Kovind cites Buddha as bond
President Ram Nath Kovind on Thursday said India's Act East policy should not merely be seen as "a diplomatic initiative" aimed at greater trade and investment, but in the context of the pan-Asian journey of Buddhism as "an integration of the dreams and hopes of hundreds of millions who live in India and in Southeast Asia" and other parts of the continent.
- Published 12.01.18
Patna: President Ram Nath Kovind on Thursday said India's Act East policy should not merely be seen as "a diplomatic initiative" aimed at greater trade and investment, but in the context of the pan-Asian journey of Buddhism as "an integration of the dreams and hopes of hundreds of millions who live in India and in Southeast Asia" and other parts of the continent.

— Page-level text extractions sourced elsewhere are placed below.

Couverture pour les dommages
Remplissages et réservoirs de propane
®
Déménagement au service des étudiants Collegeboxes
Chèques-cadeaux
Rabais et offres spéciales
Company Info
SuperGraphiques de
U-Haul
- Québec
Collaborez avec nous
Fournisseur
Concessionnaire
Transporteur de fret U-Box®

The President was speaking at the inaugural session of the "4th International Dharma-Dhamma Conference on State and Social Order in Dharma-Dhamma Traditions" at the International Convention Centre in Nalanda district's Rajgir, around 105km southeast of Patna.
Greater trade and investment are important for the prosperity and well-being of the people of India and all its partner countries, Kovind said, and also pointed to the shared legacy that binds them together and links their future.

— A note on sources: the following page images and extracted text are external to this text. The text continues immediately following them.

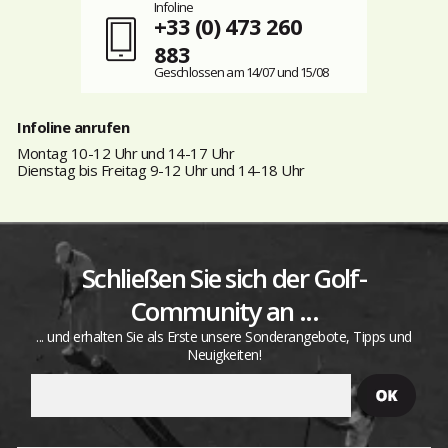
Infoline
+33 (0) 473 260
883
Geschlossen am 14/07 und 15/08
Infoline anrufen
Montag 10-12 Uhr und 14-17 Uhr
Dienstag bis Freitag 9-12 Uhr und 14-18 Uhr
Schließen Sie sich der Golf-
Community an ...
... und erhalten Sie als Erste unsere Sonderangebote, Tipps und
Neuigkeiten!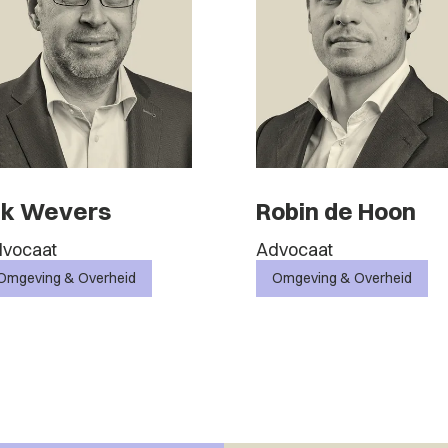
ik Wevers
Robin de Hoon
vocaat
Advocaat
Omgeving & Overheid
Omgeving & Overheid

"Our past has a common source; inevitably, our destiny too is linked. Our economic and diplomatic endeavours must draw from the same well-spring," Kovind said.
He highlighted the fact that more than half of the world's population lives in regions that have been historically influenced, and in many cases continue to be influenced, by the enlightenment of Lord Buddha, which Kovind said placed a model before humanity.

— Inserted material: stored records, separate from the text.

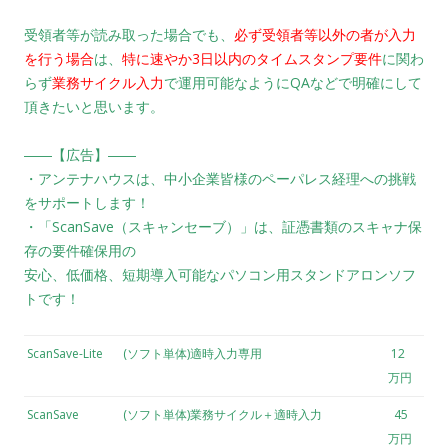
受領者等が読み取った場合でも、
必ず受領者等以外の者が入力
を行う場合
は、
特に速やか3日以内のタイムスタンプ要件
に関わ
らず
業務サイクル入力
で運用可能なようにQAなどで明確にして
頂きたいと思います。
――【広告】――
・アンテナハウスは、中小企業皆様のペーパレス経理への挑戦
をサポートします！
・「ScanSave（スキャンセーブ）」は、証憑書類のスキャナ保
存の要件確保用の
安心、低価格、短期導入可能なパソコン用スタンドアロンソフ
トです！
ScanSave-Lite
(ソフト単体)適時入力専用
12
万円
ScanSave
(ソフト単体)業務サイクル＋適時入力
45
万円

Sri Lankan foreign minister Tilak Marapana, Bihar Governor Satya Pal Malik, chief minister Nitish Kumar, deputy chief minister Sushil Kumar Modi, Preeti Saran, secretary (East) at the ministry of external affairs (MEA), and Nalanda University vice-chancellor Sunaina Singh were among those present at the event.
Hundreds of scholars and delegates from various Asian, European and American countries are attending the three-day conference, which Nalanda University has organised in partnership with Vietnam Buddhist University, the India Foundation, and the MEA.
The event is being organised as part of the silver jubilee celebrations of India's partnership with Asean (Association of South East Asian Nations) partnership. Leaders from all 10 Asean member countries will be the guests of honour at the Republic Day parade this year.
The President asserted that long before the term became popular, Buddhism was the basis of an early form of globalisation and of internconnectedness in Asia, which promoted pluralism, diversity of thought, liberal expression and emphasised on morality in individual life, human partnerships and socio-economic transactions.
Speaking at the inaugural session of the conference, Nitish said: "Nalanda University should be developed into a conflict resolution centre to ensure that no conflicts remain in the world. We have arranged for land for this purpose. Presidents of various nations can visit. A state guest house will be constructed here."
He also suggested that Rajgir should be made a Unesco World Heritage site.